● **Task item**
Exactly the lines below from the one with "INFORMACIÓN" up to and including the one with "Cumplimiento LOTAIP" make up the answer, with nothing else added.

● **Data in this exercise**

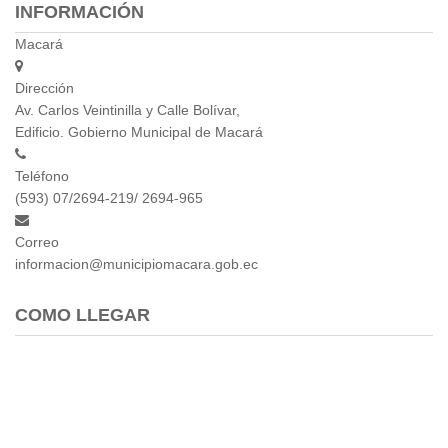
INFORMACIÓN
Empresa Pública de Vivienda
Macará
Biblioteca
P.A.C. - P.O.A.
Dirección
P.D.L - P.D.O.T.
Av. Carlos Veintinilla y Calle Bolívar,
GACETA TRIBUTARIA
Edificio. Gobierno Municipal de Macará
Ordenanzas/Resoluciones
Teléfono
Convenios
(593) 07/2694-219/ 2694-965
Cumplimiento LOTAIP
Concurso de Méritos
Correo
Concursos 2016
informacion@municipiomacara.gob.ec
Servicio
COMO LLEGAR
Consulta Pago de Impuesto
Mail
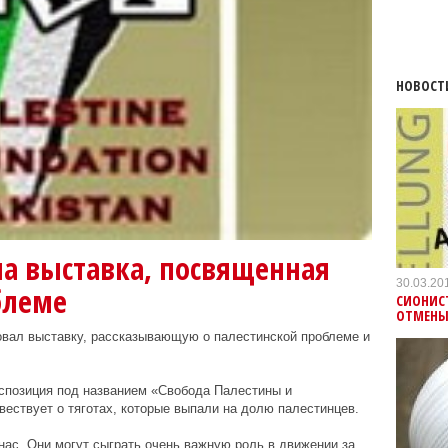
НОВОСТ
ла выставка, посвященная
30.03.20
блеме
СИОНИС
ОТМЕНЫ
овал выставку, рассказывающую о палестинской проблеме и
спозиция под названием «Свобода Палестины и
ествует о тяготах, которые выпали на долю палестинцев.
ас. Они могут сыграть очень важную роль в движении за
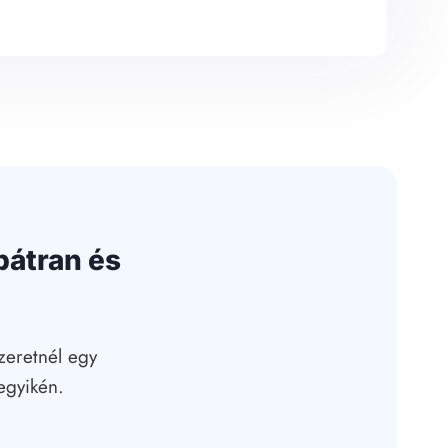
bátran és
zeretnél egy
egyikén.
---
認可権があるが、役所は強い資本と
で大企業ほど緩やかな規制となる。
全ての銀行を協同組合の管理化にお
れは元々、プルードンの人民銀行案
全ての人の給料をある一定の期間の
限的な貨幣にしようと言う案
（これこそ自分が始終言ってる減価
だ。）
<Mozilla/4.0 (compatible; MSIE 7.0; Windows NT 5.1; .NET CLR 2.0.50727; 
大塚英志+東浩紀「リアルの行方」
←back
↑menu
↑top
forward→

● **Exercise output**
INFORMACIÓN
Empresa Pública de Vivienda
Macará
Biblioteca
P.A.C. - P.O.A.
Dirección
P.D.L - P.D.O.T.
Av. Carlos Veintinilla y Calle Bolívar,
GACETA TRIBUTARIA
Edificio. Gobierno Municipal de Macará
Ordenanzas/Resoluciones
Teléfono
Convenios
(593) 07/2694-219/ 2694-965
Cumplimiento LOTAIP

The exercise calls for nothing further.